CONFLICT OF INTEREST
AZ declares no conflict of interest.
AKF has received grants from the German Parkinson Society and the German Alzheimer’s Society, as well as honoraria from: Springer Medizin Verlag GmbH, Heidelberg, Germany; Springer-Verlag GmbH, Berlin; ProLog Wissen GmbH, Cologne, Germany; pro audito Switzerland, Zürich, Switzerland; Seminar- und Fortbildungszentrum Rheine, Germany; LOGOMANIA, Fendt & Sax GbR, Munich, Germany. AFK is author of the cognitive intervention programs “NEUROvitalis” but receives no corresponding honoraria.
LK declares no conflict of interest.
AS has received grants from the German Research Council; honoraria from Medtronic Inc., Boston Scientific, Abott Medical, UCB, Abbvie.
PR has received a travel grant from AbbVie.

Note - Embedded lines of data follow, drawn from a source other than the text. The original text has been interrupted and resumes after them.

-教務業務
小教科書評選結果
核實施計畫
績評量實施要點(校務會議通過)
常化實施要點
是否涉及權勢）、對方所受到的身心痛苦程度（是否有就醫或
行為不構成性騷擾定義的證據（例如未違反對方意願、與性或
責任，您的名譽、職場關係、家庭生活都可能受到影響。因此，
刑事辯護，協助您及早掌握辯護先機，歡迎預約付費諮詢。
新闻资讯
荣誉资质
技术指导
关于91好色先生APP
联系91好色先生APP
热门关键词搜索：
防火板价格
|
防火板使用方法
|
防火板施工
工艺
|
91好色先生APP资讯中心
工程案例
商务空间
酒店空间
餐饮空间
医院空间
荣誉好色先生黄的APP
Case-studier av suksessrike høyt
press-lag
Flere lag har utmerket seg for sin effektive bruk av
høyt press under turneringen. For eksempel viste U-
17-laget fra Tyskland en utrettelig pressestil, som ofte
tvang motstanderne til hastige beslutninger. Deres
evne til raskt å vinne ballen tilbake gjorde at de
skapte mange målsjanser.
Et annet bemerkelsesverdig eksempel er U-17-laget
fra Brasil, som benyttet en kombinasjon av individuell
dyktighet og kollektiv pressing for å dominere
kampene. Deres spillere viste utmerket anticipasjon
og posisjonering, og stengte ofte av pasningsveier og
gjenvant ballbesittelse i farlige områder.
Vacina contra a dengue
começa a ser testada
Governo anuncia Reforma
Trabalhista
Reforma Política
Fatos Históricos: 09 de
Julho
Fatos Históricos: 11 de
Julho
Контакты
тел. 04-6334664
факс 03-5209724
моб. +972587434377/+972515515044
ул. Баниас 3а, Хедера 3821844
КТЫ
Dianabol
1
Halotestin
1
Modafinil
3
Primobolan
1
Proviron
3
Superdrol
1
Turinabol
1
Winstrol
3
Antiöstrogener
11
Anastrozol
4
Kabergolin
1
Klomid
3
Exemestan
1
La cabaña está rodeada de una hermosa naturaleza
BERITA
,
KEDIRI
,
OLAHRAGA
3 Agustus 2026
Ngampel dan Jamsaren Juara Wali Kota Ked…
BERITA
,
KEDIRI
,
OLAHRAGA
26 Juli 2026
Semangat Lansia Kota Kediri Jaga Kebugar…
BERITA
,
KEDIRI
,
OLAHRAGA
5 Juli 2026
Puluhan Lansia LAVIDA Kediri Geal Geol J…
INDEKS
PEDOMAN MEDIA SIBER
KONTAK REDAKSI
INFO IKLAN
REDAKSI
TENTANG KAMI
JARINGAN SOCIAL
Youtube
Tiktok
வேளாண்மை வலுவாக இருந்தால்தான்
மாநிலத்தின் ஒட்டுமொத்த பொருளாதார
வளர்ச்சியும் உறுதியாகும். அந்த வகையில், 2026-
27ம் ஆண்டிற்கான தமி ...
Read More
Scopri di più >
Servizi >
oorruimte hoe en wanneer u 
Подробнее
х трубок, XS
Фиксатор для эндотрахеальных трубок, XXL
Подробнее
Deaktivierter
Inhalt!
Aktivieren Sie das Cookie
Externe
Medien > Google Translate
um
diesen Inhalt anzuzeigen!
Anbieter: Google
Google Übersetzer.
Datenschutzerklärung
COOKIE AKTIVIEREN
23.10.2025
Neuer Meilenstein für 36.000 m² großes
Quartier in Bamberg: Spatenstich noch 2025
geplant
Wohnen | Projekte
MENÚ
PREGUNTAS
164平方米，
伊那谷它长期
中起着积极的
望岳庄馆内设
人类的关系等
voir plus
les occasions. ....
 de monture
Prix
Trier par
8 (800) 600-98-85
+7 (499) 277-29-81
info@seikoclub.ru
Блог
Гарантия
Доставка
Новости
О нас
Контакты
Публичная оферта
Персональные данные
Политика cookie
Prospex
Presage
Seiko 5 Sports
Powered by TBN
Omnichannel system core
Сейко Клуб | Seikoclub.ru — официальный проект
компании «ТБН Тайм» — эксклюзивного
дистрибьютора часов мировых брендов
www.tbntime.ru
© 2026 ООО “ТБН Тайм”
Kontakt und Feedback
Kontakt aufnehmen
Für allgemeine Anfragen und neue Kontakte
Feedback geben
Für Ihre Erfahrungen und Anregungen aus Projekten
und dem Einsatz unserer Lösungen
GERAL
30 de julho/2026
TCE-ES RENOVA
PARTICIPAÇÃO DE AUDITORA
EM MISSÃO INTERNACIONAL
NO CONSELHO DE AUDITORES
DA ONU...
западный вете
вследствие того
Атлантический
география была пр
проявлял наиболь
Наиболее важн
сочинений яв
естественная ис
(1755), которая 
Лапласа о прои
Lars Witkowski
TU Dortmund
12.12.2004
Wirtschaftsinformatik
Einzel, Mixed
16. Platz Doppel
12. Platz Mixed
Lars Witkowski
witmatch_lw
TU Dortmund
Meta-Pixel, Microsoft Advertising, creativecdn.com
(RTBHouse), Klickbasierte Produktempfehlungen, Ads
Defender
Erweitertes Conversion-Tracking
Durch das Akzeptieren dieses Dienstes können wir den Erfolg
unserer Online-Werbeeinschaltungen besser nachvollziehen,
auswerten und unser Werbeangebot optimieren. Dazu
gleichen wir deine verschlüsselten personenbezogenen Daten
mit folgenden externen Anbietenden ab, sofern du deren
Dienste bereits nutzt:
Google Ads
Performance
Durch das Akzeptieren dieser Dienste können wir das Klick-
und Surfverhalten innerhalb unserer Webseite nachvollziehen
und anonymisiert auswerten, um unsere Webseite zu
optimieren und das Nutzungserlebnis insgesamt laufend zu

MTB has received speaker’s honoraria from Medtronic, Boston Scientific, Abbott (formerly St. Jude), GE Medical, UCB, Apothekerverband Köln e.V. and Bial as well as research funding from the Felgenhauer-Stiftung, Forschungspool Klinische Studien (University of Cologne), Horizon 2020 (Gondola), Medtronic (ODIS), and Boston Scientific and advisory honoraria for the IQWIG.
EF has received grants from the Volkswagen Foundation and the German Research Association (DFG).
EK has received grants from the German Ministry of Education and Research, ParkinsonFonds Deutschland gGmbH, the German Parkinson Society, the German Alzheimer’s Society; honoraria from: Oticon GmbH, Hamburg, Germany; Lilly Pharma GmbH, Bad Homburg, Germany; Bernafon AG, Bern, Switzerland; Desitin GmbH, Hamburg, Germany. EK is author of the cognitive training program NEUROvitalis but receives no corresponding honoraria.